Corbeil-Essonnes () on the River Seine is a commune in the southern suburbs of Paris, France. It is located  from the center of Paris.

Although neighboring Évry is the official seat of the Arrondissement of Évry, the sub-prefecture building and administration are located inside the commune of Corbeil-Essonnes.

History
Traces of human presence in the area date to the Palaeolithic and Neolithic ages; later it was a Gallo-Roman settlement on the main road from Paris to Sens. The name Corbeil is derived from the Latin Corbulium, from the Gaulish cor beel, meaning "holy house". Since the time of Aymon, comte de Corbeil (died 957), to the 12th century it was the chief town of a powerful county, which passed to Mauger, son of Richard I of Normandy.

William de Corbeil (died 1136) became archbishop of Canterbury, but nothing is known for certain about his parentage. The Gothic church was built in the tenth century and rebuilt in the fifteenth century.  Before the expulsion of the Jews Corbeil had a flourishing Jewish community, which numbered thirteenth-century scholars Isaac ben Joseph of Corbeil and  Perez ben Elijah. Peter of Corbeil (died 1222) was the teacher of Lotario de' Conti, who became pope as Innocent III.
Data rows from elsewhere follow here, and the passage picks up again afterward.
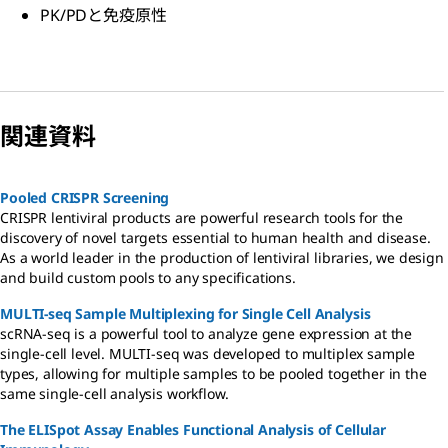
PK/PDと免疫原性
関連資料
Pooled CRISPR Screening
CRISPR lentiviral products are powerful research tools for the
discovery of novel targets essential to human health and disease.
As a world leader in the production of lentiviral libraries, we design
and build custom pools to any specifications.
MULTI-seq Sample Multiplexing for Single Cell Analysis
scRNA-seq is a powerful tool to analyze gene expression at the
single-cell level. MULTI-seq was developed to multiplex sample
types, allowing for multiple samples to be pooled together in the
same single-cell analysis workflow.
The ELISpot Assay Enables Functional Analysis of Cellular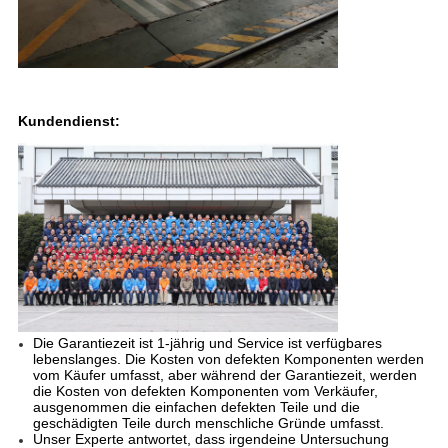
Kundendienst:
Die Garantiezeit ist 1-jährig und Service ist verfügbares
lebenslanges. Die Kosten von defekten Komponenten werden
vom Käufer umfasst, aber während der Garantiezeit, werden
die Kosten von defekten Komponenten vom Verkäufer,
ausgenommen die einfachen defekten Teile und die
geschädigten Teile durch menschliche Gründe umfasst.
Unser Experte antwortet, dass irgendeine Untersuchung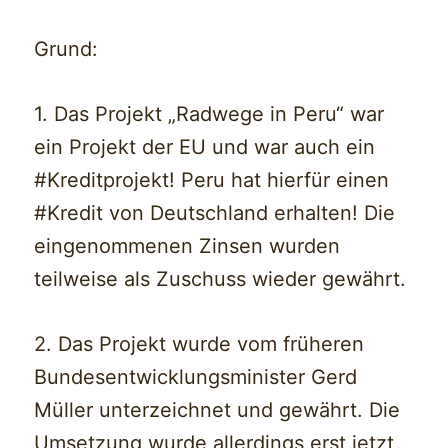
Grund:
1. Das Projekt „Radwege in Peru“ war
ein Projekt der EU und war auch ein
#Kreditprojekt! Peru hat hierfür einen
#Kredit von Deutschland erhalten! Die
eingenommenen Zinsen wurden
teilweise als Zuschuss wieder gewährt.
2. Das Projekt wurde vom früheren
Bundesentwicklungsminister Gerd
Müller unterzeichnet und gewährt. Die
Umsetzung wurde allerdings erst jetzt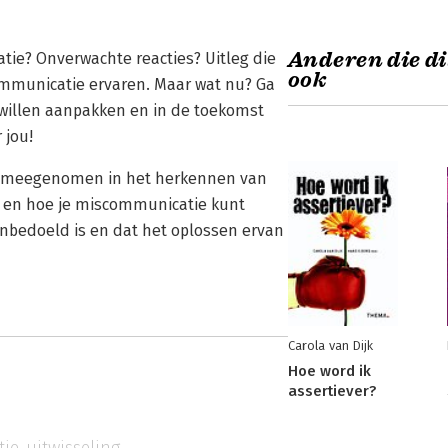
Anderen die di
atie? Onverwachte reacties? Uitleg die
ook
communicatie ervaren. Maar wat nu? Ga
et willen aanpakken en in de toekomst
 jou!
je meegenomen in het herkennen van
 en hoe je miscommunicatie kunt
nbedoeld is en dat het oplossen ervan
Carola van Dijk
Hoe word ik
assertiever?
ie-uitwisseling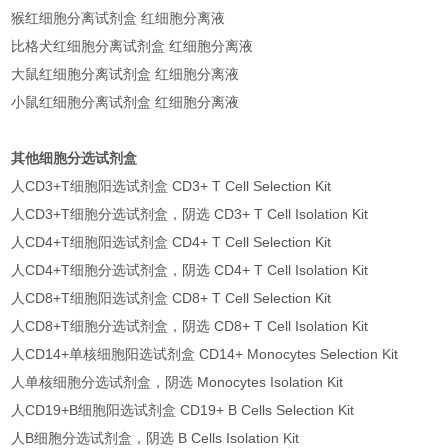
猴红细胞分离试剂盒 红细胞分离液
比格犬红细胞分离试剂盒 红细胞分离液
大鼠红细胞分离试剂盒 红细胞分离液
小鼠红细胞分离试剂盒 红细胞分离液
其他细胞分选试剂盒
人CD3+T细胞阳选试剂盒 CD3+ T Cell Selection Kit
人CD3+T细胞分选试剂盒，阴选 CD3+ T Cell Isolation Kit
人CD4+T细胞阳选试剂盒 CD4+ T Cell Selection Kit
人CD4+T细胞分选试剂盒，阴选 CD4+ T Cell Isolation Kit
人CD8+T细胞阳选试剂盒 CD8+ T Cell Selection Kit
人CD8+T细胞分选试剂盒，阴选 CD8+ T Cell Isolation Kit
人CD14+单核细胞阳选试剂盒 CD14+ Monocytes Selection Kit
人单核细胞分选试剂盒，阴选 Monocytes Isolation Kit
人CD19+B细胞阳选试剂盒 CD19+ B Cells Selection Kit
人B细胞分选试剂盒，阴选 B Cells Isolation Kit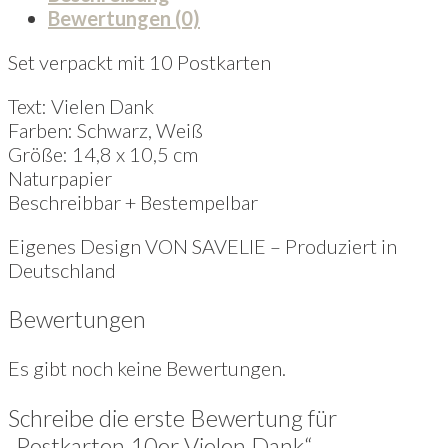
Bewertungen (0)
Set verpackt mit 10 Postkarten
Text: Vielen Dank
Farben: Schwarz, Weiß
Größe: 14,8 x 10,5 cm
Naturpapier
Beschreibbar + Bestempelbar
Eigenes Design VON SAVELIE – Produziert in
Deutschland
Bewertungen
Es gibt noch keine Bewertungen.
Schreibe die erste Bewertung für
„Postkarten 10er Vielen Dank“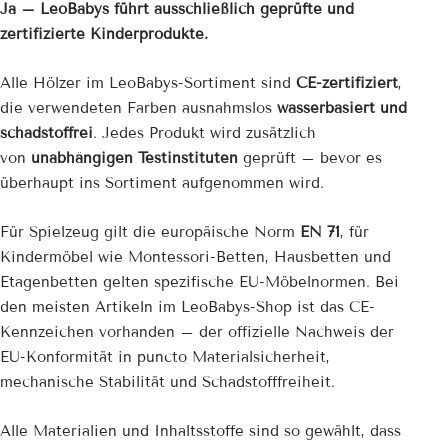
¡
Ja – LeoBabys führt ausschließlich geprüfte und
zertifizierte Kinderprodukte.
Alle Hölzer im LeoBabys-Sortiment sind
CE-zertifiziert
,
die verwendeten Farben ausnahmslos
wasserbasiert und
schadstoffrei
. Jedes Produkt wird zusätzlich
von
unabhängigen Testinstituten
geprüft – bevor es
überhaupt ins Sortiment aufgenommen wird.
Für Spielzeug gilt die europäische Norm
EN 71
, für
Kindermöbel wie Montessori-Betten, Hausbetten und
Etagenbetten gelten spezifische EU-Möbelnormen. Bei
den meisten Artikeln im LeoBabys-Shop ist das CE-
Kennzeichen vorhanden – der offizielle Nachweis der
EU-Konformität in puncto Materialsicherheit,
mechanische Stabilität und Schadstofffreiheit.
Alle Materialien und Inhaltsstoffe sind so gewählt, dass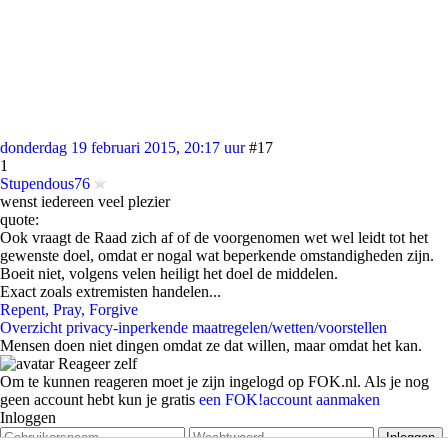
donderdag 19 februari 2015, 20:17 uur
#17
1
Stupendous76
wenst iedereen veel plezier
quote:
Ook vraagt de Raad zich af of de voorgenomen wet wel leidt tot het
gewenste doel, omdat er nogal wat beperkende omstandigheden zijn.
Boeit niet, volgens velen heiligt het doel de middelen.
Exact zoals extremisten handelen...
Repent, Pray, Forgive
Overzicht privacy-inperkende maatregelen/wetten/voorstellen
Mensen doen niet dingen omdat ze dat willen, maar omdat het kan.
Reageer zelf
Om te kunnen reageren moet je zijn ingelogd op FOK.nl. Als je nog
geen account hebt kun je gratis
een FOK!account aanmaken
Inloggen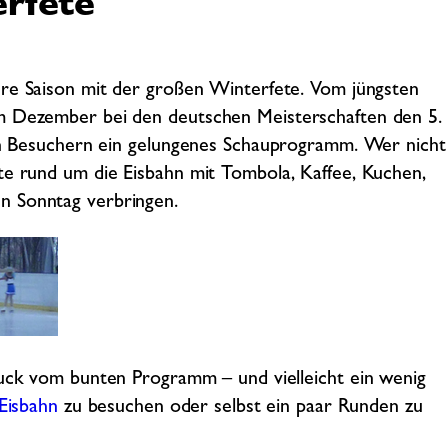
rfete
re Saison mit der großen Winterfete. Vom jüngsten
im Dezember bei den deutschen Meisterschaften den 5.
len Besuchern ein gelungenes Schauprogramm. Wer nicht
te rund um die Eisbahn mit Tombola, Kaffee, Kuchen,
n Sonntag verbringen.
uck vom bunten Programm – und vielleicht ein wenig
Eisbahn
zu besuchen oder selbst ein paar Runden zu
Representatives of the king of France signed two treaties of Corbeil in the town, the Treaty of Corbeil (1258) between France and Aragon and the Treaty of Corbeil (1326) between France and Scotland.

Corbeil was besieged by the Duke of Burgundy in 1418.  The Protestants of France attacked it in 1562 amidst the religious war called the First Civil War. In 1590 General Alessandro Farnese, who had come to the assistance of the Catholics in France, fought at Corbeil.

The composer Camille Saint-Saëns lived in Corbeil for some years of his youth.

The commune of Corbeil-Essonnes was created on 10 August 1951 by the merger of the commune of Corbeil with the commune of Essonnes. The commune town hall (mairie) is located in Corbeil.

Inhabitants of Corbeil-Essonnes are known as Corbeil-Essonnois.

Population

The population data given in the table and graph below for 1946 and earlier refer to the former commune of Corbeil.

Economy

In the 19th century, Corbeil-Essonnes was a centre of the flour-milling industry. Essonnes also had notable papermills.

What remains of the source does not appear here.